### ABOUT THIS EXERCISE
Return the following lines unchanged, character for character.

### DATASET
————

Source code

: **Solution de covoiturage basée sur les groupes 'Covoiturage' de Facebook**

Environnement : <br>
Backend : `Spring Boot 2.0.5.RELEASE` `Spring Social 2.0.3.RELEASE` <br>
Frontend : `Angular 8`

————

### OUTPUT FOR THIS TASK
Source code

: **Solution de covoiturage basée sur les groupes 'Covoiturage' de Facebook**

Environnement : <br>
Backend : `Spring Boot 2.0.5.RELEASE` `Spring Social 2.0.3.RELEASE` <br>
Frontend : `Angular 8`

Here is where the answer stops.